Among Dayton's goals:

- Enhance early childhood programs, implement school readiness standards and build off recent efforts to make all-day kindergarten more prevalent around the state.

- Narrow Minnesota's nagging achievement gap between white students and those from other ethnic backgrounds, although Education Commissioner Brenda Cassellius said a measurable goal would come later.

- Align state tests so they better measure year-to-year academic growth by individual students instead of assessing progress by grade level, such as this year's fifth-graders against their predecessors.

- Set accountability targets around a goal of making sure students are reading well by third grade.

Some of his ideas will require legislative authorization and others would need sign off from the federal government.

Cassellius said she wants to be evaluated on how much the state's achievement gap closes during her tenure, along with how many more children are ready for kindergarten and are able read by third grade.

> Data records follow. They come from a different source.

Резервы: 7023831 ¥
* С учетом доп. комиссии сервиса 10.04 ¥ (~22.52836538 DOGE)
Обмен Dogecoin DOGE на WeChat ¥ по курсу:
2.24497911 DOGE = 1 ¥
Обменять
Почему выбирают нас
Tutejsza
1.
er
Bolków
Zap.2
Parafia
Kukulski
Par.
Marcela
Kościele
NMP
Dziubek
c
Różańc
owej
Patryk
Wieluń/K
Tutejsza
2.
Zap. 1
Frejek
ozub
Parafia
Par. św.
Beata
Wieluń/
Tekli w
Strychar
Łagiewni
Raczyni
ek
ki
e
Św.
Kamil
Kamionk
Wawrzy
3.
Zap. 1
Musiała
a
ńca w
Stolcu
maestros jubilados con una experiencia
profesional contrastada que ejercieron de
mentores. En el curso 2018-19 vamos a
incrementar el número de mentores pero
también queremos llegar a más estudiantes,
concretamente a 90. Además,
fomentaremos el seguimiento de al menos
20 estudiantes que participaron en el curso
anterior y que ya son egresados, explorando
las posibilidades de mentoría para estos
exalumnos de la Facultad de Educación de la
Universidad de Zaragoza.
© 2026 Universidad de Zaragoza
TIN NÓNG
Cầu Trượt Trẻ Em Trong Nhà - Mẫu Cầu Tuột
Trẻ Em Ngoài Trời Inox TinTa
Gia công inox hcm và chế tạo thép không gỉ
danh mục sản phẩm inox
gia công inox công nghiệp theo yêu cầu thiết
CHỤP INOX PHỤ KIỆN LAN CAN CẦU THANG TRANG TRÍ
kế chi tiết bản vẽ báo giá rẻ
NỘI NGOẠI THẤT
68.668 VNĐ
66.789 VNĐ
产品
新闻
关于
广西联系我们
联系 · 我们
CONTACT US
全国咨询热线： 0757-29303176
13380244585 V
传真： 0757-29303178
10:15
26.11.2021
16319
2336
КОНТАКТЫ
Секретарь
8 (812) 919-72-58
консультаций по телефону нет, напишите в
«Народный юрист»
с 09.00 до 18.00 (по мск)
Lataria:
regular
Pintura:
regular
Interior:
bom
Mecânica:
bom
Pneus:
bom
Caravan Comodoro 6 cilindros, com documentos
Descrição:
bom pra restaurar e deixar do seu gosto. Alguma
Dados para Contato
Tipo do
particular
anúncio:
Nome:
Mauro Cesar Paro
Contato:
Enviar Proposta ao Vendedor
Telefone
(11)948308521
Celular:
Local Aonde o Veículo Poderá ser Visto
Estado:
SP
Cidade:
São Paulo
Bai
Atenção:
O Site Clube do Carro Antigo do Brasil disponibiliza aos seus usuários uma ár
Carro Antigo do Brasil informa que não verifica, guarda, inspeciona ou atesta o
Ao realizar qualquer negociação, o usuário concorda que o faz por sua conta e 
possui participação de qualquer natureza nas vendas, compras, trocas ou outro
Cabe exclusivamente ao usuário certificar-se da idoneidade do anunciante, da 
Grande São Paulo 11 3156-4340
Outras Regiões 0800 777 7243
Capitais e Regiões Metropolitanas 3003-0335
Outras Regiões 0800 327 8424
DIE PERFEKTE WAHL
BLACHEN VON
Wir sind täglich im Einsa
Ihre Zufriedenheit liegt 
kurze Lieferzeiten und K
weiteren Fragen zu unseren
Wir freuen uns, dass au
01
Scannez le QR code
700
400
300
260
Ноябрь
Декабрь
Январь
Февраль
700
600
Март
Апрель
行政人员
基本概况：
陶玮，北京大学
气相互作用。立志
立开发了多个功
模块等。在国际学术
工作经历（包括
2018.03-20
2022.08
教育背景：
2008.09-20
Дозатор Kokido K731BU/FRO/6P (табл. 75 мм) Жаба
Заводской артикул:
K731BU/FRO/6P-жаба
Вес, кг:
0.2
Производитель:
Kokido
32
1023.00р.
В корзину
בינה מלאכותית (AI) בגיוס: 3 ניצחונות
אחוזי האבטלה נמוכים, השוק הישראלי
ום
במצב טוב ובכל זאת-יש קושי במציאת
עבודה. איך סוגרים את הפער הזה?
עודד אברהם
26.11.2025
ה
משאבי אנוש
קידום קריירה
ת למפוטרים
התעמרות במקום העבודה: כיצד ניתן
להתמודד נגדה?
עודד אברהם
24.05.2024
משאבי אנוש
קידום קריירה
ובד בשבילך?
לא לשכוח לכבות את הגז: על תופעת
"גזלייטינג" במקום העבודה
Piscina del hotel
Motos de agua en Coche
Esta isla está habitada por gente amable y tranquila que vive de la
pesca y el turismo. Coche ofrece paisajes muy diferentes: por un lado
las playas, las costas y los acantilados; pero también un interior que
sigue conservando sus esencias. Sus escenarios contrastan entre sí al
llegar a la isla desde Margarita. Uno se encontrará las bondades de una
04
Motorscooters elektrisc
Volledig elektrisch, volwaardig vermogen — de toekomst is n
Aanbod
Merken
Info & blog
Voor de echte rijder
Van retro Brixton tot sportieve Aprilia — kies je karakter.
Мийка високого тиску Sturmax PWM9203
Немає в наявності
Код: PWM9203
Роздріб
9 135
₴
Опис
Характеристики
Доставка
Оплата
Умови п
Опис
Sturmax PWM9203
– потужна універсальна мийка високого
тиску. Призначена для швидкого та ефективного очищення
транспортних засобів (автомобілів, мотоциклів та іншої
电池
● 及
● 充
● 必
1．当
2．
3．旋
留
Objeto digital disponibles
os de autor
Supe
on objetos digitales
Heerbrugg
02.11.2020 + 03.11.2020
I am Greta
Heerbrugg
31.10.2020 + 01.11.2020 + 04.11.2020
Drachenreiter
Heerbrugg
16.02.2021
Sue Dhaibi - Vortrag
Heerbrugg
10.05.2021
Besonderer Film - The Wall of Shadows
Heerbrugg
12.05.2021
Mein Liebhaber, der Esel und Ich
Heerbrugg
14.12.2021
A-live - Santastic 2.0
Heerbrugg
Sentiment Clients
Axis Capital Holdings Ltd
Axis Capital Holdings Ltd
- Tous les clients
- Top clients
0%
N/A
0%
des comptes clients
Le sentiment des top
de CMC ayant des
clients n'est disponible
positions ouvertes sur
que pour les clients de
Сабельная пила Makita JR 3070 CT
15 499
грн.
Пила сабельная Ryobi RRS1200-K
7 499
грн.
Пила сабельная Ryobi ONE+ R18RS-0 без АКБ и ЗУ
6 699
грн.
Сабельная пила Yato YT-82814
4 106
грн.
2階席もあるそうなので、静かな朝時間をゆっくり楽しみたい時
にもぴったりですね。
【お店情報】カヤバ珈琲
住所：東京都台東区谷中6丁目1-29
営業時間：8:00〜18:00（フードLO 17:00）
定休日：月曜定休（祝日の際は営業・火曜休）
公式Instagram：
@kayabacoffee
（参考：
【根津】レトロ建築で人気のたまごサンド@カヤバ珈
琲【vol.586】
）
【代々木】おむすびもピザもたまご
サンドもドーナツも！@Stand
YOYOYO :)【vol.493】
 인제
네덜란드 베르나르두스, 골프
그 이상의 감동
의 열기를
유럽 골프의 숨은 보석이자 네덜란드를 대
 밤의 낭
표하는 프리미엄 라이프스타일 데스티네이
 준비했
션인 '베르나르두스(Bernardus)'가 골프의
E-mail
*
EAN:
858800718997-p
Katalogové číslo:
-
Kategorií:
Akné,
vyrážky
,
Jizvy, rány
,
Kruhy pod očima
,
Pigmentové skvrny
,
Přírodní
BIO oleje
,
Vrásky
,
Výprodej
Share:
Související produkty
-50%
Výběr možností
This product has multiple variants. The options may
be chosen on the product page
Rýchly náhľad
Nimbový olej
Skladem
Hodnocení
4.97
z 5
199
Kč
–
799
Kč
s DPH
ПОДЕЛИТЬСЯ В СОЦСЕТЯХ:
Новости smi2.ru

"There's been a law on the books since 2001, stating that all children should be able to read by third grade. We're going to put some guts to that and really hold ourselves accountable to ensuring that all children can learn," she said.

Testing requirements are now largely guided by the federal No Child Left Behind law, which is up for reauthorization. Some states are pushing for more flexibility in how the tests are used to hold schools accountable.

"Tests now are so dominant and so frequent that they are skewing teaching so teachers are spending weeks and months teaching to a test especially in the early grades rather than teaching a love of learning," Dayton said.

The proposal drew a mixed response, with education advocacy groups issuing statements of support and Republican leaders giving either tepid or critical reaction.

"I see nothing new here. Invest means to spend more. I see nothing about parents in this seven-point plan, not a thing about empowering parents," said House Education Reform Committee Chairwoman Sondra Erickson, R-Princeton. "Parents are our first teachers of students."

Deputy Senate Majority Leader Geoff Michel, R-Edina, said he thinks the financial boost to schools could be tough to pull off given Minnesota's battered budget.

"It just seems difficult to add a lot of money in one part of the budget without knowing where his cuts and reforms are," Michel said.

All sides said they were working toward a compromise on legislation making entry into the teaching profession easier for those who don't meet traditional state licensing requirements. It would allow the state to issue provisional teacher licenses to people with certain qualifications.